I often wonder, people who got early access to telephones, or got to view the very development of the idea of telephones in the 19th century must carry such hope. The hope to hear the voice of a loved one at the very thought of them instead of craving for their voice for months or years. Once calling became accessible, we introduced text messaging. Now calls go unanswered for days, watching the very death of its ringtone; phones are hijacked with texts that multiply by the minute, and friends & acquaintances have become mere observers of each other. The saving grace though, would be the personalisation of texts- a birthday text to a friend, a paragraph on how their day was spent, or even a confrontational word. Today, ChatGPT offers a ‘Birthday Wishes Assistant’ which is a ‘ specialized tool to create unique, heartfelt, or humorous birthday messages'. It offers ‘personalized, high quality birthday wishes’. Heartfelt, personalised birthday messages to your mother that aren’t written by you. 

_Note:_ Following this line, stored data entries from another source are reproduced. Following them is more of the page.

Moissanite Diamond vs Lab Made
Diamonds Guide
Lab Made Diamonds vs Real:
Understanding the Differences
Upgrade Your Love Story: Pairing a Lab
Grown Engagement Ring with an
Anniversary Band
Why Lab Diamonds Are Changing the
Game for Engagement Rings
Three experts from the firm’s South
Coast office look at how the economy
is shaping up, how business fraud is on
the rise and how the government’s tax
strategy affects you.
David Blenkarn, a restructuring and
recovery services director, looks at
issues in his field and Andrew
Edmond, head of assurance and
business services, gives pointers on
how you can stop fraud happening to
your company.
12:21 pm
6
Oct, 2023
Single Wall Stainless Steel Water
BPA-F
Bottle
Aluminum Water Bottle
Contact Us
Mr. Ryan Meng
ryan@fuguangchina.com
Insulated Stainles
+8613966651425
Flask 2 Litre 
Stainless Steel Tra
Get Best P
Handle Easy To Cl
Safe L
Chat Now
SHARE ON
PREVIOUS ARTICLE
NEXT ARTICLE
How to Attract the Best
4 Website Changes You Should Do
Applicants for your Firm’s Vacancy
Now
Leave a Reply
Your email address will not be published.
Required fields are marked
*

Today people are using Chatgpt as a ‘friend’ or a ‘therapist’ given its accessibility especially financially. I am not going to even elaborate the ethical and medical drawbacks of that, which is a conversation of its own. 

“Just last week, I spent a solid hour in an animated back-and-forth with ChatGPT, seeking advice for a personal problem that I'd been agonizing over for weeks. I didn't want to bore my husband and friends with it again.”(excerpts from Business Inside, “The rise of ChatGPT therapy and our constant need for feedback”) 

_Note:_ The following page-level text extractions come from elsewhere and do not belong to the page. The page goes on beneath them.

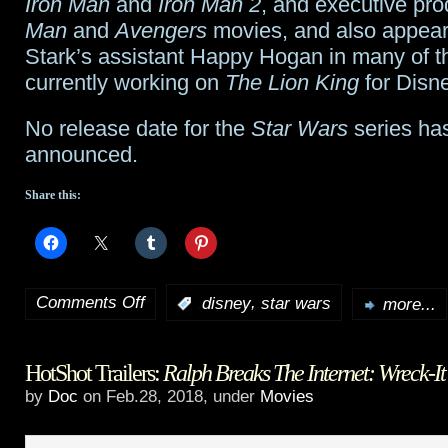
Iron Man
and
Iron Man 2
, and executive pr
Man
and
Avengers
movies, and also appea
Stark’s assistant Happy Hogan in many of 
currently working on
The Lion King
for Disne
No release date for the
Star Wars
series ha
announced.
Share this:
Comments Off
,
:
disney
star wars
more...
on
Jon
HotShot Trailers:
Ralph Breaks The Internet: Wreck-It
Favreau
by
Doc
on Feb.28, 2018, under
Movies
to
executive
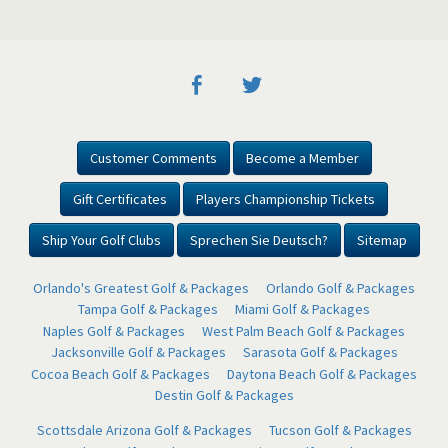
Customer Comments
Become a Member
Gift Certificates
Players Championship Tickets
Ship Your Golf Clubs
Sprechen Sie Deutsch?
Sitemap
Orlando's Greatest Golf & Packages
Orlando Golf & Packages
Tampa Golf & Packages
Miami Golf & Packages
Naples Golf & Packages
West Palm Beach Golf & Packages
Jacksonville Golf & Packages
Sarasota Golf & Packages
Cocoa Beach Golf & Packages
Daytona Beach Golf & Packages
Destin Golf & Packages
Scottsdale Arizona Golf & Packages
Tucson Golf & Packages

How far along have we ingrained our escapism, or rather morphism into technology, that we absolutely isolate and abandon the very vulnerabilities that make us human? We are slowly starting to reject these very vulnerabilities that build connection and community. Why did we reject parts of ourselves as a community that verbalise, ‘I am in pain and I need you’? There was certain bravery enshrined in our being that looked people in the eye and called out their name.  Since when did we revert to such staunch hedonism, that our being itself slowly turned into a rejection of all that is uncomfortable and ‘negative’. 

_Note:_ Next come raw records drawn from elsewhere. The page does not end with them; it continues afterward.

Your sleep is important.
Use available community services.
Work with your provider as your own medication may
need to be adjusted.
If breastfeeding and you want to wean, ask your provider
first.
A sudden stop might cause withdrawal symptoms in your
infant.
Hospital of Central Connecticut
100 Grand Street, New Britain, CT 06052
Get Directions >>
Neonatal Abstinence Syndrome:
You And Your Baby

For a year after my grandmother passed away, I was unable to look at her smiling, garlanded picture hanging on the wall. Not because it reminded me of her absence, not because I had forgotten her or missed her any less, but simply because I knew that wide-toothed, shrivelled eye smile was not all she was. My grandmother was a loud woman, who wasn’t hesitant to frown, clench her teeth, cry or furrow her eyebrows in annoyance and irritation. What I miss the most is her unpredictability. I could never anticipate what her reaction to something would be, but make an assumption at best. Turning this assumed definition into a tangible, visual token is easy today with AI tools. With AI "resurrecting" the departed and animating ‘live’ video calls replicating one’s voice, image etc, creating “clones” of individuals is becoming increasingly simpler. The fierce woman I happened to call my grandmother is not one that can be confined and predicted to a screen. The most sacred part of human connection is its ability to be dynamic and unpredictable. As I grow, so does my perspective of my grandmother. No version of AI can capture wrinkles she could have grown and replicate the way her eyes may have squinted. It was our grief that made us human- feeling, empathetic and passionate. Today, we escape into ways that fades grief into a forgotten concept. 



Earlier we could face the weight of words, affection and grief. We could see it, accept it and pen it. We would run the risk of immortalising words in letters and anticipate responses for months. Presently with data leaks, accessibility of private data to Meta and the upcoming Income Tax Bill(which allows governmental access to individual data like emails and social media activity), the old tradition of pen and paper becomes a symbol of resistance. 


The ink used by generations before us echoes a resilience that shields the future. It becomes a testament of human earnesty against human escapism.